──────── Extrait du document ────────

C’est dans ce contexte que la Palestine va devenir un enjeu pour Recep Tayyip Erdoğan dont l’ampleur sera pleinement consacrée le 29 janvier 2009 au Forum économique mondial de Davos. En effet, lors de cette session, le futur président turc, alors Premier ministre, et Shimon Peres, président d’Israël, discutent de la situation à Gaza dans le cadre de la guerre de 2008-2009. Alors que le débat touche à sa fin, Recep Tayyip Erdoğan réclame auprès du modérateur dans un anglais cassé, une minute de plus et invective avec un ton désinvolte le président israélien allant jusqu’à le tutoyer : « Tu parles très fort. C’est un signe psychologique de culpabilité de parler aussi fort » et à accuser l’État hébreu de crimes : « Quand il s’agit de tuer, vous êtes des experts ! Je sais très bien comment vous avez attaqué et tué des enfants sur les plages » tout en étayant sa diatribe en s’appuyant sur des auteurs juifs afin d’éviter toute accusation d’antisémitisme alors que les liens entre l’AKP, le Hamas et les Frères musulmans sont déjà connus : « La Torah dit dans son sixième commandement "Tu ne tueras point !". Il y a pourtant des morts. Avi Shlaïm professeur de relations internationales à l’Université d’Oxford […] a qualifié Israël d’État voyou ». Le discours du Premier ministre turc devient de plus en plus corrosif, le modérateur tente d’y mettre fin, suscitant l’ire de Recep Tayyip Erdoğan : « Très bien, alors à présent Davos c’est terminé ! Je ne reviendrai plus ! Vous ne me laissez pas parler ! Il [Shimon Peres] a parlé vingt-cinq minutes, j’ai parlé douze minutes, ce n’est pas normal ! », avant de se lever et quitter fièrement le panel sous un tonnerre d’applaudissements. Le média qatari Al-Jazeera commentera ce départ ainsi : « David Ignatius, le modérateur du panel a déclaré "Erdoğan a préféré que Peres ait le dernier mot" mais en quittant Davos c’est lui qui a eu le dernier mot ».

────────

Objectif de l'exercice = Rédigez la suite du texte sur l'altercation entre Erdoğan et Peres à Davos en 2009, à partir de l'endroit où il s'arrête. Les enregistrements n'ont aucun rôle ici.

──────── Informations fournies ────────

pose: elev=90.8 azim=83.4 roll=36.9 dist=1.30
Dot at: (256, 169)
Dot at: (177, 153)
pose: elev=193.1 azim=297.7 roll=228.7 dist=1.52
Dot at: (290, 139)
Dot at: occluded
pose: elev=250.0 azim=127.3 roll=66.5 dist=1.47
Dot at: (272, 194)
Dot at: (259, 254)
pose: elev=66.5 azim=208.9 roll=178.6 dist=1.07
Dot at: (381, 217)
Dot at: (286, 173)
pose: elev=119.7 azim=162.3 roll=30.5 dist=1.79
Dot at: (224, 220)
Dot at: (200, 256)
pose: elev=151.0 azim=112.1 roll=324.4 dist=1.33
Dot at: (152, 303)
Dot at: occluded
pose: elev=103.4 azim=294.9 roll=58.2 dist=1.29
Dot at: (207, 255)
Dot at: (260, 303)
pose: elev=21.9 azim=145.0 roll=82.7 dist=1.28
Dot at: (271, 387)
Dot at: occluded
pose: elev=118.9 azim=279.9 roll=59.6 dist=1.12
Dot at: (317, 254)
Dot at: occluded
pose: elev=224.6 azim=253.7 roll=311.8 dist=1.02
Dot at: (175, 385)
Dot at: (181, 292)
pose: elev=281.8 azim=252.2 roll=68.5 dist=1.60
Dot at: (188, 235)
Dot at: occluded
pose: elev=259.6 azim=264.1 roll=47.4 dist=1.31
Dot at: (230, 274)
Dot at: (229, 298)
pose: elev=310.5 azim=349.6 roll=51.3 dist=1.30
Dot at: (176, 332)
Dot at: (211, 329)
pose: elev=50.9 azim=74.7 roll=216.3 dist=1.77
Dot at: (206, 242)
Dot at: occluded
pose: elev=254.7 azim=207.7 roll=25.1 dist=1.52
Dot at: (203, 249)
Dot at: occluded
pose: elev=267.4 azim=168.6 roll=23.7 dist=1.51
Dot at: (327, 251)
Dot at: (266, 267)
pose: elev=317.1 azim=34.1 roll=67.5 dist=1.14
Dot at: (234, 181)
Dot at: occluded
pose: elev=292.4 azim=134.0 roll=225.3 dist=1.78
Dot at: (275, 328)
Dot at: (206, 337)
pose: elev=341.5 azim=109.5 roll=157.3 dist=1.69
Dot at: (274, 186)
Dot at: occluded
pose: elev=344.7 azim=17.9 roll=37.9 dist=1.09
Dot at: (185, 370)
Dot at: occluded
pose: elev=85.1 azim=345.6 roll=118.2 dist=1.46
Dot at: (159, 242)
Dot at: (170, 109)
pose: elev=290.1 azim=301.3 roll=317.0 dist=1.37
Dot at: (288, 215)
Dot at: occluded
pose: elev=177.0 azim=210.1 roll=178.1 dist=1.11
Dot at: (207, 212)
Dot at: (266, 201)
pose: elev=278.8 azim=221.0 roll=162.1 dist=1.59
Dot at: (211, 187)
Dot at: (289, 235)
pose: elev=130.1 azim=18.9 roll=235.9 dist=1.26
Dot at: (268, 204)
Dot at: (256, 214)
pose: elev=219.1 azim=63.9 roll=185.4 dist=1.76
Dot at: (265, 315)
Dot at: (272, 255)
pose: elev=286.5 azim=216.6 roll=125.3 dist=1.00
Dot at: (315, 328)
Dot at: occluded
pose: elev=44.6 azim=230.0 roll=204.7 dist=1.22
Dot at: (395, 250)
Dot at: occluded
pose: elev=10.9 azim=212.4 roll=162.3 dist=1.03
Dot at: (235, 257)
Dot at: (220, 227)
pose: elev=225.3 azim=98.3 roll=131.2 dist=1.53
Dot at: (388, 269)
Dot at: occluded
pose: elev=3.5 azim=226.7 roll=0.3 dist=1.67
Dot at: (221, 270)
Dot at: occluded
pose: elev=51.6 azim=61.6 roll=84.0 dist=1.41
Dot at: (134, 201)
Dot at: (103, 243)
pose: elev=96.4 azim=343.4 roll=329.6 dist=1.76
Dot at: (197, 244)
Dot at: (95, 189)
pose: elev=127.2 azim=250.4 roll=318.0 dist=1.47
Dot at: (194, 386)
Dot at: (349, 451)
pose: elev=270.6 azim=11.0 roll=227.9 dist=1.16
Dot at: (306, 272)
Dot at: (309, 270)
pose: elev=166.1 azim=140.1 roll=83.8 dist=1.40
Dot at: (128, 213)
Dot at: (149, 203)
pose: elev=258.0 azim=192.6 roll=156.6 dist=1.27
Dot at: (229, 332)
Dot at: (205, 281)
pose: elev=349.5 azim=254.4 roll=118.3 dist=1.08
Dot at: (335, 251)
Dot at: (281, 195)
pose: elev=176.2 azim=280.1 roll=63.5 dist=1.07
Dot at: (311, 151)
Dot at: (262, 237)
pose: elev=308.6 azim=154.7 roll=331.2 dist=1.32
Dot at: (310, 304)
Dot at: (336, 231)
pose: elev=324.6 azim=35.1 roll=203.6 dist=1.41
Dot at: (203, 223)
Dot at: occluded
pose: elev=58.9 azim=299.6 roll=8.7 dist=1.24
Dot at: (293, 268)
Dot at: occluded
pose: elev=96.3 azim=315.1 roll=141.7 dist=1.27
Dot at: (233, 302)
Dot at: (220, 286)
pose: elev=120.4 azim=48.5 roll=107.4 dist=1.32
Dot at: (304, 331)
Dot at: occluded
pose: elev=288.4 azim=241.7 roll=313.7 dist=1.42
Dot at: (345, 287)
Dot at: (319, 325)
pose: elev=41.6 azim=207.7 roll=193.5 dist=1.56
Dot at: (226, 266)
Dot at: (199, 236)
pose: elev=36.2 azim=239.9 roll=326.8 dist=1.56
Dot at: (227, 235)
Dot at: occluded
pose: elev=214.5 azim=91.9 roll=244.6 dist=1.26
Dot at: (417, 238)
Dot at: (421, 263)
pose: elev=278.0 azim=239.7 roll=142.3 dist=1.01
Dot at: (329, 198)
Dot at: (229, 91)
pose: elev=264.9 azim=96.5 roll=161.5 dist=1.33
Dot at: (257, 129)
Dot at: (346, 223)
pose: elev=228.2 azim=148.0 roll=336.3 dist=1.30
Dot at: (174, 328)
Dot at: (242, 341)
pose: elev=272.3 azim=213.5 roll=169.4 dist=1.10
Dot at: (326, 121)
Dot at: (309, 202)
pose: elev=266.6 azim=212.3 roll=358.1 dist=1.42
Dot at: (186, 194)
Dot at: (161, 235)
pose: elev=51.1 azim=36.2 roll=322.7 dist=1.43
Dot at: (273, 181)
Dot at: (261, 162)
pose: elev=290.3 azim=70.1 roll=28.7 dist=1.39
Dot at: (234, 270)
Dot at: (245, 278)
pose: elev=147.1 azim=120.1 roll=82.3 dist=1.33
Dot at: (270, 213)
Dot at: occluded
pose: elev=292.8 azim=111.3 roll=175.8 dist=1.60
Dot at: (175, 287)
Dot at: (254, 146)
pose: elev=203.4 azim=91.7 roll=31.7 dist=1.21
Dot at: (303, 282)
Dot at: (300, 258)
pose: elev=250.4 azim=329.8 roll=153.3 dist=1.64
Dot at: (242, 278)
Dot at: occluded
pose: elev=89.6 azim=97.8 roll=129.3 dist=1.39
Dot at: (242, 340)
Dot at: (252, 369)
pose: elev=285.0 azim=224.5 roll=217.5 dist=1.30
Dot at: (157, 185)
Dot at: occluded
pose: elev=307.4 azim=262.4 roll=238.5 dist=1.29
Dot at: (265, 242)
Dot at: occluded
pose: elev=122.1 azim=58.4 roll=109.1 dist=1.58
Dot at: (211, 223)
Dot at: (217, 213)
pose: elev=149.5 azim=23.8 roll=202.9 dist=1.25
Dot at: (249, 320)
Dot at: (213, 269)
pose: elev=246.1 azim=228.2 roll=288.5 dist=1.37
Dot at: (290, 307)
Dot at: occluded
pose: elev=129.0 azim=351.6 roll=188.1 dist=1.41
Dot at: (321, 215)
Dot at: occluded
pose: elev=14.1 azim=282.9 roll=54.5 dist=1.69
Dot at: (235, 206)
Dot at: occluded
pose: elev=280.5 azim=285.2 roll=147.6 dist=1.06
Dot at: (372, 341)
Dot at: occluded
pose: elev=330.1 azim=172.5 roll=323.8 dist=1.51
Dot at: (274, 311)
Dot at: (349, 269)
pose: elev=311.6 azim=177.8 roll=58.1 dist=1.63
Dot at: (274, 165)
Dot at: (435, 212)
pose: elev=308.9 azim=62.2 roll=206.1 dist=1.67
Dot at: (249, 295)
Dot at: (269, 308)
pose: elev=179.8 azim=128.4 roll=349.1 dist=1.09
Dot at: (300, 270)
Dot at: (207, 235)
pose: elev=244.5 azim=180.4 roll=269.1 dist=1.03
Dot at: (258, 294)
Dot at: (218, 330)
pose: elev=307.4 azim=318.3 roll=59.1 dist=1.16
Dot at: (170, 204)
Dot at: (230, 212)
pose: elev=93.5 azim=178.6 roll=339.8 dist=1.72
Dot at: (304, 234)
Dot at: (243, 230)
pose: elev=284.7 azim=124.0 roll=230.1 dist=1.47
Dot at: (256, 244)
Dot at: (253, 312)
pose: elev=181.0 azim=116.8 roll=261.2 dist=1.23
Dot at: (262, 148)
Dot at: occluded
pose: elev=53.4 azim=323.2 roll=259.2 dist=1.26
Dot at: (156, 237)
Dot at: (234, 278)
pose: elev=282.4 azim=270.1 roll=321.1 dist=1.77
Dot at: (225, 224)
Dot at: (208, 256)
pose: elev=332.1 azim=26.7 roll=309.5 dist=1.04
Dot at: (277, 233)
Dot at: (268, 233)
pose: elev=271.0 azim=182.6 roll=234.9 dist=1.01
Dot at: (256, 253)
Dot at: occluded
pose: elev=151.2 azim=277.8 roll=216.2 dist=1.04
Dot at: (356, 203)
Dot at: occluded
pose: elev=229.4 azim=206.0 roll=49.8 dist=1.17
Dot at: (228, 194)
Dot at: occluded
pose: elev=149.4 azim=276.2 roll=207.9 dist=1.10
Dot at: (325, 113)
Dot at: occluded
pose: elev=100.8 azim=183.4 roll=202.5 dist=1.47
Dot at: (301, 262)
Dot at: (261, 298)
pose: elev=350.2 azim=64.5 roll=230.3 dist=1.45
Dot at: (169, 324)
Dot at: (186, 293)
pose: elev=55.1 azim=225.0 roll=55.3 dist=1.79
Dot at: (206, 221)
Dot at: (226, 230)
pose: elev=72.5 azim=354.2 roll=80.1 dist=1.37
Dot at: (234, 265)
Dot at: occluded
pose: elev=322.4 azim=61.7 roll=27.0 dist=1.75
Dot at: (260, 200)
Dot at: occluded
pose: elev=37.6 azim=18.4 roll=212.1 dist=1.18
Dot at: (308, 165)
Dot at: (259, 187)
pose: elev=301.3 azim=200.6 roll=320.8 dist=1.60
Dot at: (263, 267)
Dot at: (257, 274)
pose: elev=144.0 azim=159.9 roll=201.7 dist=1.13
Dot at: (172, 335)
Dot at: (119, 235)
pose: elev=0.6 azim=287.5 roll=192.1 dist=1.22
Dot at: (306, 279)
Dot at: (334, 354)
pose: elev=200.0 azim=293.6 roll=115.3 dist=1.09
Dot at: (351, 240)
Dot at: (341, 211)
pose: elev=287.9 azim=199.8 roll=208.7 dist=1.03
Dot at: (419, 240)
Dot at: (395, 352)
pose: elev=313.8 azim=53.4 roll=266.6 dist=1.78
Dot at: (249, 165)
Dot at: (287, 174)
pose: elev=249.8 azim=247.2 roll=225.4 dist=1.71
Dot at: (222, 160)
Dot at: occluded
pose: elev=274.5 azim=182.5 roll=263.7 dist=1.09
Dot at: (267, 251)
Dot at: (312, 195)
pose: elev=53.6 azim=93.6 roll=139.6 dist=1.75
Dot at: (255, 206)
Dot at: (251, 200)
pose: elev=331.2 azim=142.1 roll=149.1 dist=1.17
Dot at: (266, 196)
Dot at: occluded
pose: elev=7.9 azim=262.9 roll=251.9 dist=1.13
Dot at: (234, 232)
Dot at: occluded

────────

Résultat obtenu =
En effet, les conséquences de ce débat sulfureux sont alors immédiates et très positives pour la Turquie. Cette dernière prétend reprendre le flambeau de la cause palestinienne alors que le monde arabo-musulman est en quête d’une figure forte pouvant porter la voix sur les enjeux de la région et que les journaux proches de l’AKP surnomment Recep Tayyip Erdoğan « le leader mondial ». Cela se confirme par la réaction de la presse arabophone comme Al-Quds Al-Arabi : « Le départ d’Erdoğan du panel est une leçon pour les Arabes […] parce que les dirigeants arabes préfèrent garder le silence face aux massacres de Gaza. Ce n’est pas la première fois qu’Erdoğan montre son essence islamique et noble en agissant comme un chevalier. Il s’est toujours tenu comme une montagne face aux attaques israéliennes ».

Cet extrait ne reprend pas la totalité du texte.